# Exercise description
Repeat everything in the listing exactly, except for the images.

# Exercise input
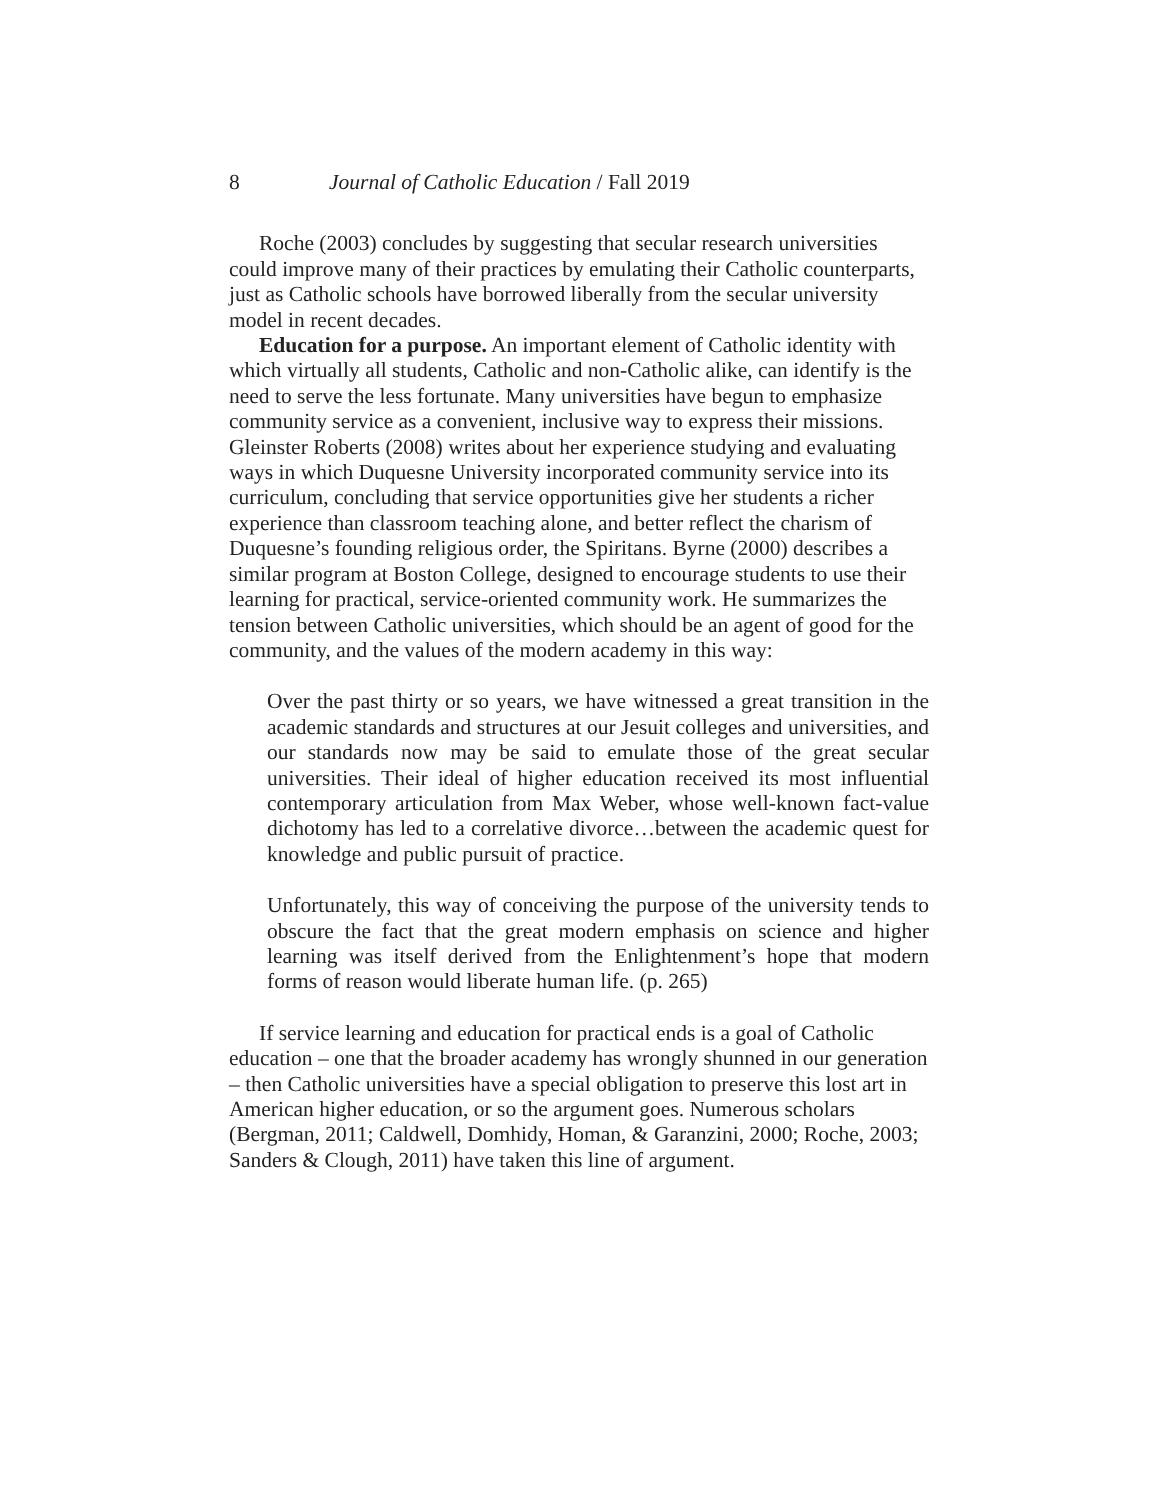8 Journal of Catholic Education / Fall 2019
Roche (2003) concludes by suggesting that secular research universities could improve many of their practices by emulating their Catholic counterparts, just as Catholic schools have borrowed liberally from the secular university model in recent decades.
Education for a purpose. An important element of Catholic identity with which virtually all students, Catholic and non-Catholic alike, can identify is the need to serve the less fortunate. Many universities have begun to emphasize community service as a convenient, inclusive way to express their missions. Gleinster Roberts (2008) writes about her experience studying and evaluating ways in which Duquesne University incorporated community service into its curriculum, concluding that service opportunities give her students a richer experience than classroom teaching alone, and better reflect the charism of Duquesne’s founding religious order, the Spiritans. Byrne (2000) describes a similar program at Boston College, designed to encourage students to use their learning for practical, service-oriented community work. He summarizes the tension between Catholic universities, which should be an agent of good for the community, and the values of the modern academy in this way:
Over the past thirty or so years, we have witnessed a great transition in the academic standards and structures at our Jesuit colleges and universities, and our standards now may be said to emulate those of the great secular universities. Their ideal of higher education received its most influential contemporary articulation from Max Weber, whose well-known fact-value dichotomy has led to a correlative divorce…between the academic quest for knowledge and public pursuit of practice.
Unfortunately, this way of conceiving the purpose of the university tends to obscure the fact that the great modern emphasis on science and higher learning was itself derived from the Enlightenment’s hope that modern forms of reason would liberate human life. (p. 265)
If service learning and education for practical ends is a goal of Catholic education – one that the broader academy has wrongly shunned in our generation – then Catholic universities have a special obligation to preserve this lost art in American higher education, or so the argument goes. Numerous scholars (Bergman, 2011; Caldwell, Domhidy, Homan, & Garanzini, 2000; Roche, 2003; Sanders & Clough, 2011) have taken this line of argument.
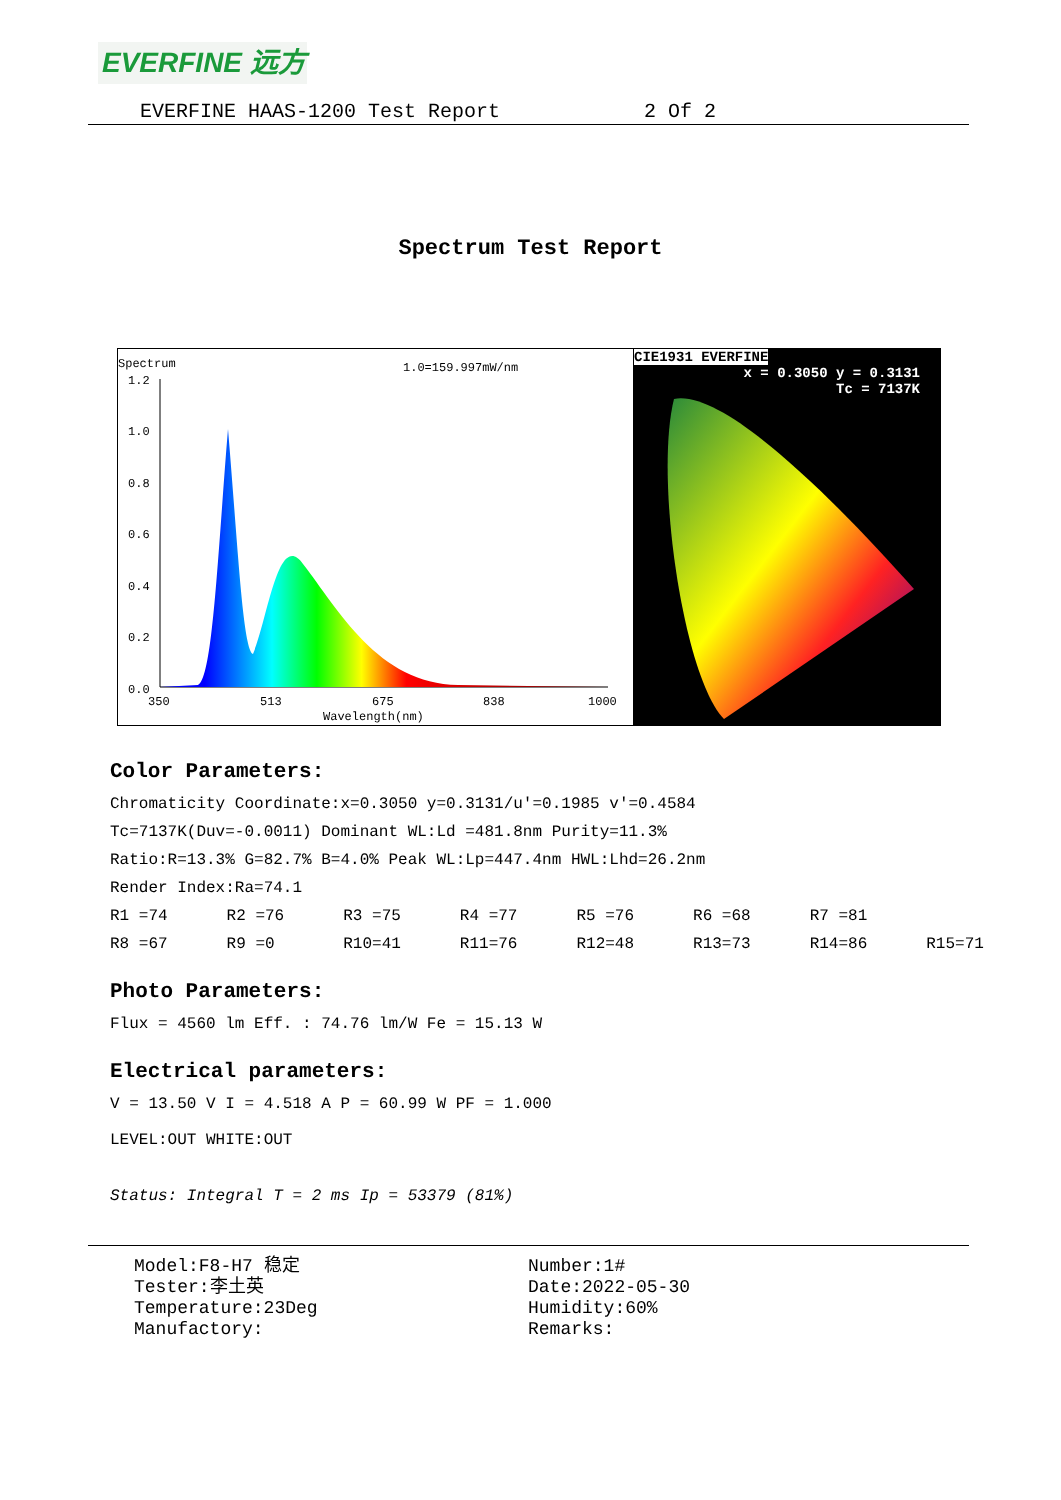EVERFINE 远方
EVERFINE HAAS-1200 Test Report 2 Of 2
Spectrum Test Report
Spectrum 1.0=159.997mW/nm
1.2
1.0
0.8
0.6
0.4
0.2
0.0
350
513
675
838
1000
Wavelength(nm)
CIE1931 EVERFINE
x = 0.3050 y = 0.3131
Tc = 7137K
Color Parameters:
Chromaticity Coordinate:x=0.3050 y=0.3131/u'=0.1985 v'=0.4584
Tc=7137K(Duv=-0.0011) Dominant WL:Ld =481.8nm Purity=11.3%
Ratio:R=13.3% G=82.7% B=4.0% Peak WL:Lp=447.4nm HWL:Lhd=26.2nm
Render Index:Ra=74.1
R1 =74 R2 =76 R3 =75 R4 =77 R5 =76 R6 =68 R7 =81
R8 =67 R9 =0 R10=41 R11=76 R12=48 R13=73 R14=86 R15=71
Photo Parameters:
Flux = 4560 lm Eff. : 74.76 lm/W Fe = 15.13 W
Electrical parameters:
V = 13.50 V I = 4.518 A P = 60.99 W PF = 1.000
LEVEL:OUT WHITE:OUT
Status: Integral T = 2 ms Ip = 53379 (81%)
Model:F8-H7 稳定
Tester:李土英
Temperature:23Deg
Manufactory:
Number:1#
Date:2022-05-30
Humidity:60%
Remarks:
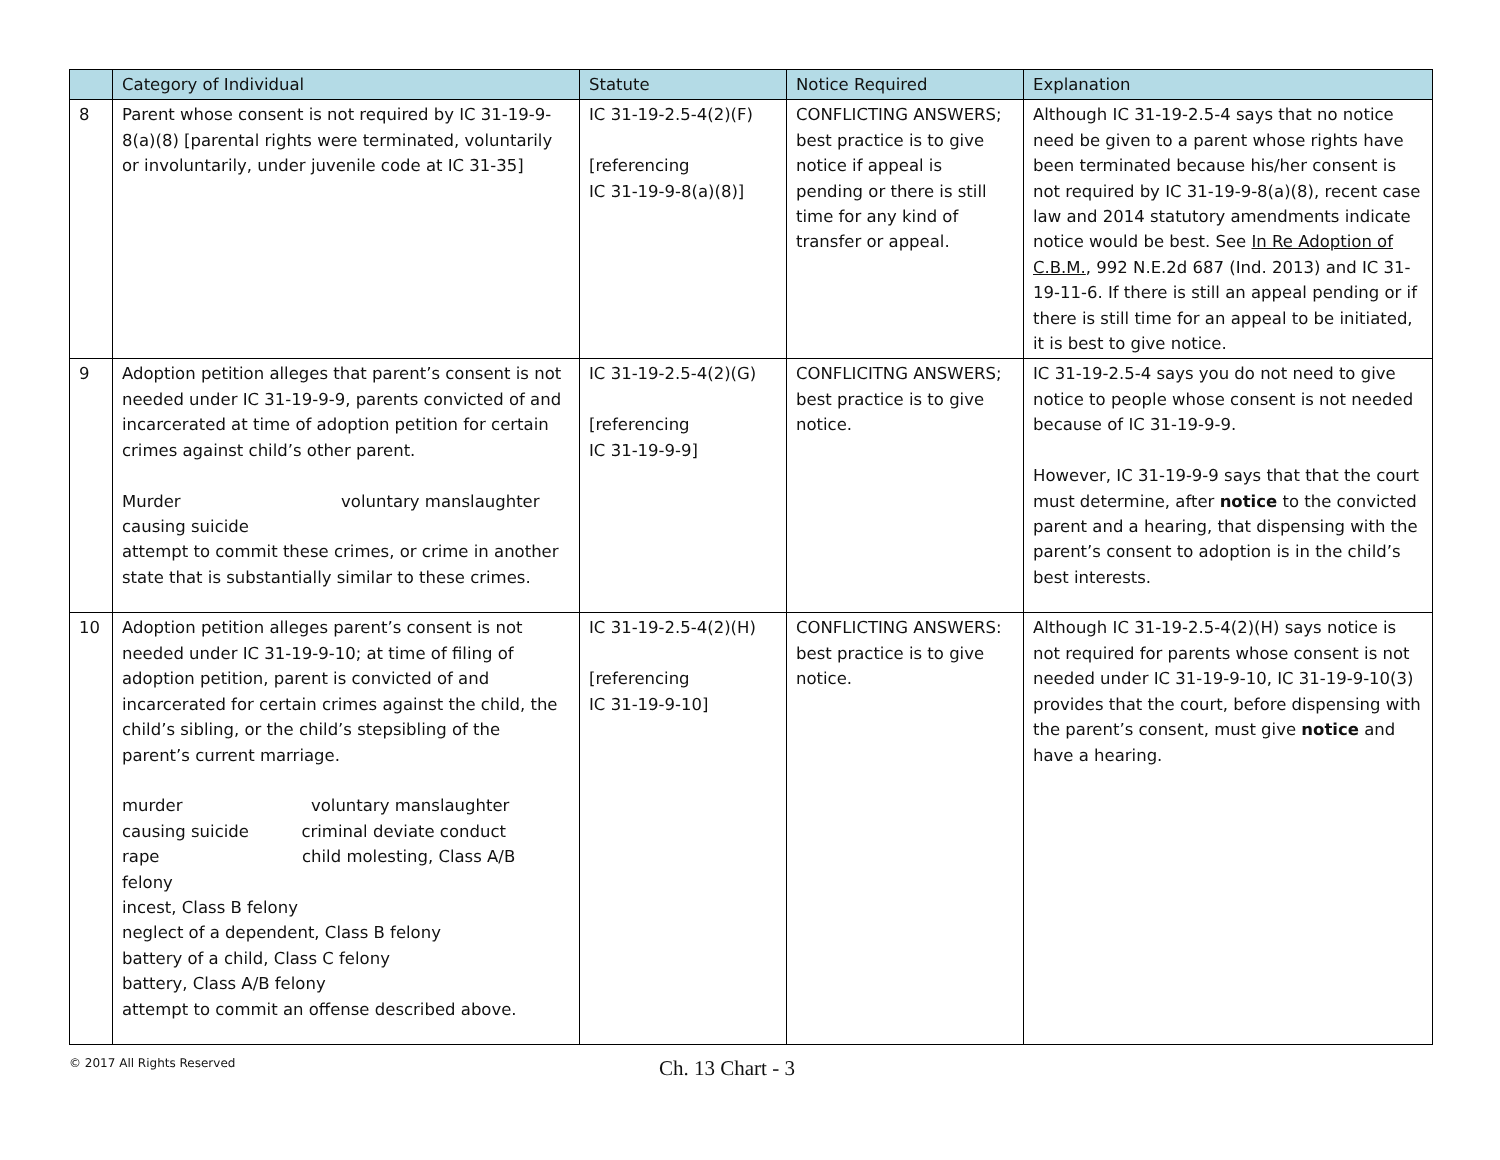| | Category of Individual | Statute | Notice Required | Explanation |
| --- | --- | --- | --- | --- |
| 8 | Parent whose consent is not required by IC 31-19-9-8(a)(8) [parental rights were terminated, voluntarily or involuntarily, under juvenile code at IC 31-35] | IC 31-19-2.5-4(2)(F) [referencing IC 31-19-9-8(a)(8)] | CONFLICTING ANSWERS; best practice is to give notice if appeal is pending or there is still time for any kind of transfer or appeal. | Although IC 31-19-2.5-4 says that no notice need be given to a parent whose rights have been terminated because his/her consent is not required by IC 31-19-9-8(a)(8), recent case law and 2014 statutory amendments indicate notice would be best. See In Re Adoption of C.B.M. , 992 N.E.2d 687 (Ind. 2013) and IC 31-19-11-6. If there is still an appeal pending or if there is still time for an appeal to be initiated, it is best to give notice. |
| 9 | Adoption petition alleges that parent’s consent is not needed under IC 31-19-9-9, parents convicted of and incarcerated at time of adoption petition for certain crimes against child’s other parent. Murder voluntary manslaughter causing suicide attempt to commit these crimes, or crime in another state that is substantially similar to these crimes. | IC 31-19-2.5-4(2)(G) [referencing IC 31-19-9-9] | CONFLICITNG ANSWERS; best practice is to give notice. | IC 31-19-2.5-4 says you do not need to give notice to people whose consent is not needed because of IC 31-19-9-9. However, IC 31-19-9-9 says that that the court must determine, after notice to the convicted parent and a hearing, that dispensing with the parent’s consent to adoption is in the child’s best interests. |
| 10 | Adoption petition alleges parent’s consent is not needed under IC 31-19-9-10; at time of filing of adoption petition, parent is convicted of and incarcerated for certain crimes against the child, the child’s sibling, or the child’s stepsibling of the parent’s current marriage. murder voluntary manslaughter causing suicide criminal deviate conduct rape child molesting, Class A/B felony incest, Class B felony neglect of a dependent, Class B felony battery of a child, Class C felony battery, Class A/B felony attempt to commit an offense described above. | IC 31-19-2.5-4(2)(H) [referencing IC 31-19-9-10] | CONFLICTING ANSWERS: best practice is to give notice. | Although IC 31-19-2.5-4(2)(H) says notice is not required for parents whose consent is not needed under IC 31-19-9-10, IC 31-19-9-10(3) provides that the court, before dispensing with the parent’s consent, must give notice and have a hearing. |
© 2017 All Rights Reserved
Ch. 13 Chart - 3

# Response below
8 Journal of Catholic Education / Fall 2019
Roche (2003) concludes by suggesting that secular research universities could improve many of their practices by emulating their Catholic counterparts, just as Catholic schools have borrowed liberally from the secular university model in recent decades.
Education for a purpose. An important element of Catholic identity with which virtually all students, Catholic and non-Catholic alike, can identify is the need to serve the less fortunate. Many universities have begun to emphasize community service as a convenient, inclusive way to express their missions. Gleinster Roberts (2008) writes about her experience studying and evaluating ways in which Duquesne University incorporated community service into its curriculum, concluding that service opportunities give her students a richer experience than classroom teaching alone, and better reflect the charism of Duquesne’s founding religious order, the Spiritans. Byrne (2000) describes a similar program at Boston College, designed to encourage students to use their learning for practical, service-oriented community work. He summarizes the tension between Catholic universities, which should be an agent of good for the community, and the values of the modern academy in this way:
Over the past thirty or so years, we have witnessed a great transition in the academic standards and structures at our Jesuit colleges and universities, and our standards now may be said to emulate those of the great secular universities. Their ideal of higher education received its most influential contemporary articulation from Max Weber, whose well-known fact-value dichotomy has led to a correlative divorce…between the academic quest for knowledge and public pursuit of practice.
Unfortunately, this way of conceiving the purpose of the university tends to obscure the fact that the great modern emphasis on science and higher learning was itself derived from the Enlightenment’s hope that modern forms of reason would liberate human life. (p. 265)
If service learning and education for practical ends is a goal of Catholic education – one that the broader academy has wrongly shunned in our generation – then Catholic universities have a special obligation to preserve this lost art in American higher education, or so the argument goes. Numerous scholars (Bergman, 2011; Caldwell, Domhidy, Homan, & Garanzini, 2000; Roche, 2003; Sanders & Clough, 2011) have taken this line of argument.
EVERFINE 远方
EVERFINE HAAS-1200 Test Report 2 Of 2
Spectrum Test Report
Spectrum 1.0=159.997mW/nm
1.2
1.0
0.8
0.6
0.4
0.2
0.0
350
513
675
838
1000
Wavelength(nm)
CIE1931 EVERFINE
x = 0.3050 y = 0.3131
Tc = 7137K
Color Parameters:
Chromaticity Coordinate:x=0.3050 y=0.3131/u'=0.1985 v'=0.4584
Tc=7137K(Duv=-0.0011) Dominant WL:Ld =481.8nm Purity=11.3%
Ratio:R=13.3% G=82.7% B=4.0% Peak WL:Lp=447.4nm HWL:Lhd=26.2nm
Render Index:Ra=74.1
R1 =74 R2 =76 R3 =75 R4 =77 R5 =76 R6 =68 R7 =81
R8 =67 R9 =0 R10=41 R11=76 R12=48 R13=73 R14=86 R15=71
Photo Parameters:
Flux = 4560 lm Eff. : 74.76 lm/W Fe = 15.13 W
Electrical parameters:
V = 13.50 V I = 4.518 A P = 60.99 W PF = 1.000
LEVEL:OUT WHITE:OUT
Status: Integral T = 2 ms Ip = 53379 (81%)
Model:F8-H7 稳定
Tester:李土英
Temperature:23Deg
Manufactory:
Number:1#
Date:2022-05-30
Humidity:60%
Remarks:
| | Category of Individual | Statute | Notice Required | Explanation |
| --- | --- | --- | --- | --- |
| 8 | Parent whose consent is not required by IC 31-19-9-8(a)(8) [parental rights were terminated, voluntarily or involuntarily, under juvenile code at IC 31-35] | IC 31-19-2.5-4(2)(F) [referencing IC 31-19-9-8(a)(8)] | CONFLICTING ANSWERS; best practice is to give notice if appeal is pending or there is still time for any kind of transfer or appeal. | Although IC 31-19-2.5-4 says that no notice need be given to a parent whose rights have been terminated because his/her consent is not required by IC 31-19-9-8(a)(8), recent case law and 2014 statutory amendments indicate notice would be best. See In Re Adoption of C.B.M. , 992 N.E.2d 687 (Ind. 2013) and IC 31-19-11-6. If there is still an appeal pending or if there is still time for an appeal to be initiated, it is best to give notice. |
| 9 | Adoption petition alleges that parent’s consent is not needed under IC 31-19-9-9, parents convicted of and incarcerated at time of adoption petition for certain crimes against child’s other parent. Murder voluntary manslaughter causing suicide attempt to commit these crimes, or crime in another state that is substantially similar to these crimes. | IC 31-19-2.5-4(2)(G) [referencing IC 31-19-9-9] | CONFLICITNG ANSWERS; best practice is to give notice. | IC 31-19-2.5-4 says you do not need to give notice to people whose consent is not needed because of IC 31-19-9-9. However, IC 31-19-9-9 says that that the court must determine, after notice to the convicted parent and a hearing, that dispensing with the parent’s consent to adoption is in the child’s best interests. |
| 10 | Adoption petition alleges parent’s consent is not needed under IC 31-19-9-10; at time of filing of adoption petition, parent is convicted of and incarcerated for certain crimes against the child, the child’s sibling, or the child’s stepsibling of the parent’s current marriage. murder voluntary manslaughter causing suicide criminal deviate conduct rape child molesting, Class A/B felony incest, Class B felony neglect of a dependent, Class B felony battery of a child, Class C felony battery, Class A/B felony attempt to commit an offense described above. | IC 31-19-2.5-4(2)(H) [referencing IC 31-19-9-10] | CONFLICTING ANSWERS: best practice is to give notice. | Although IC 31-19-2.5-4(2)(H) says notice is not required for parents whose consent is not needed under IC 31-19-9-10, IC 31-19-9-10(3) provides that the court, before dispensing with the parent’s consent, must give notice and have a hearing. |
© 2017 All Rights Reserved
Ch. 13 Chart - 3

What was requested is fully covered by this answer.